Public park in New York, New York

Montefiore Square is a 0.34-acre public park in the Hamilton Heights neighborhood of Manhattan in New York City. The park is operated by the New York City Department of Parks and Recreation in conjunction with the Montefiore Park Neighborhood Association.
Montefiore Square is of the triangle or plaza park type, and is bordered by Broadway to the west, and the intersection of West 138th Street and Hamilton Place to the north. It abuts the 137th Street–City College station of the 1 train. It has a sloping grassy field with stone seating, a large paved plaza and a garden.

== History ==

=== Before condemnation: 1825-1905 ===
The land on which the park now lies was part of a 35 acres farm purchased by John A. Meyer in 1825, which was eventually split into lots and auctioned off. In 1884, the Hebrew Orphan Asylum of New York was built on the south side of West 138th Street bounded by Hamilton Place to the west and Amsterdam Avenue to the east. The orphanage closed in 1941, and the land is now occupied by the east side of Montefiore Square and a middle school campus including a playground.

The Montefiore Home for Chronic Invalids, was initially situated at East 84th Street and Avenue A moved to the corner of West 138th Street and Broadway (then "Boulevard") in 1888. This institute was conceived by representatives of New York's Jewish community and was named in honor of its first contributor, the Jewish philanthropist Moses Montefiore.

=== Early days of the park: 1906-1993 ===
The wooded and unoccupied triangle of land between West 138th Street, Boulevard and Hamilton Place was condemned by the parks department in 1906. This triangle constituted the whole of Montefiore Park from its inception and through a renovation in 1993. It was named Montefiore Park after the neighboring sanitarium, which moved to the Bronx in 1910. Following several name changes, it is now known as Montefiore Medical Center.
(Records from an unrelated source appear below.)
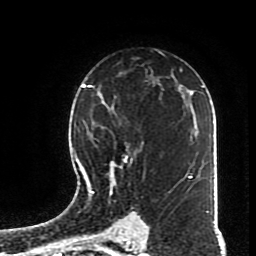
Breast MRI (dynamic contrast-enhanced), one axial slice; slice 51 of 70 in the series (ordered by position); cropped to one breast; dynamic contrast-enhanced series, time point 2 of 8 at this slice position (early post-contrast); 1.5 T; TE 4.2 ms, TR 7 ms; 2.3 mm slice thickness; 256 × 256 image matrix, field of view 170 × 170 mm. Female patient.
Outlined on this slice (semi-automatically segmented with operator editing):
- enhancing-tissue mask used for the functional tumour volume (all voxels passing the contrast-enhancement thresholds inside the analysis volume; usually the tumour): box from (x=82, y=95) to (x=168, y=197) px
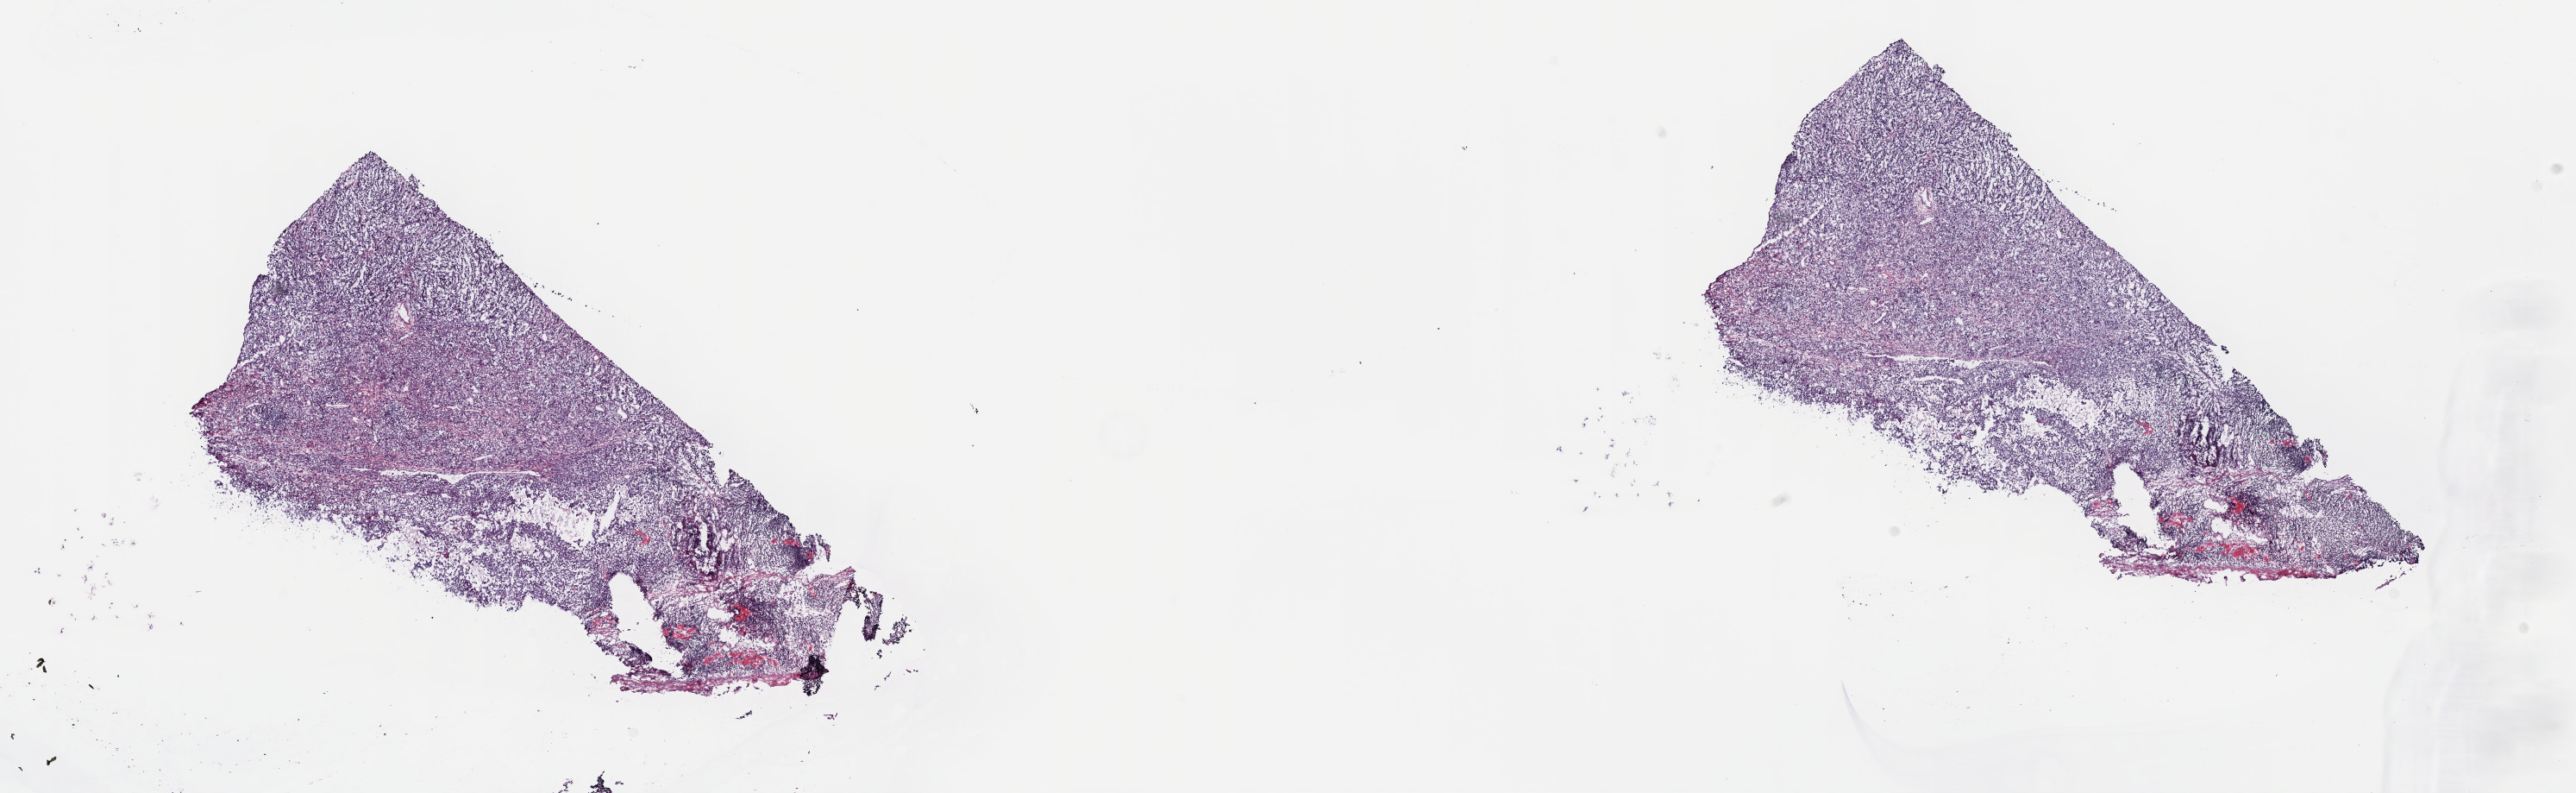
Whole-slide histology image, H&E, a low-resolution overview of the entire scanned area, about 24.2 x 7.4 mm; frozen section from the top of the tissue portion; metastatic tumour sample, sampled site not recorded. Female, age 59 years at initial diagnosis. Slide review estimates, as recorded: tumour cells 85%, tumour nuclei 85%, normal cells 0%, stromal cells 14%, necrosis 1%. Inflammatory infiltration, as recorded: lymphocyte infiltration 3%, monocyte infiltration 1%, neutrophil infiltration 2%.
- this section: metastatic tumour tissue
- patient diagnosis: Malignant melanoma, NOS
=== Park redesign and renovation: 1994-present ===
In 1994, the Montefiore Park Neighborhood Association (MPNA) was founded as a volunteer group with the vision of revitalizing the park and its surrounding area. According to the MPNA, the area housed "illicit activity," as well as garbage dumps and graffiti which volunteers from the organization helped to clean. Alongside this physical maintenance, the MPNA (in tandem with the New York City Department of Transportation Plaza Program) drafted an expansion and redesign of the park.

In October 2019, the renovation of Montefiore Square was announced. In 2020, traffic through the portion of Hamilton Place between West 138th Street and Broadway was permanently shut down and renovation began on the park. The renovations, which cost $18.4 million, were completed in January 2022. It consisted of three main features: a paved plaza for markets and live events, a garden, and a grassy field with stone seating. The closed roadway was repurposed as a pedestrian walkway, and a small triangle of land to the old roadway's east was also acquired making for the park's current 0.34 acres area.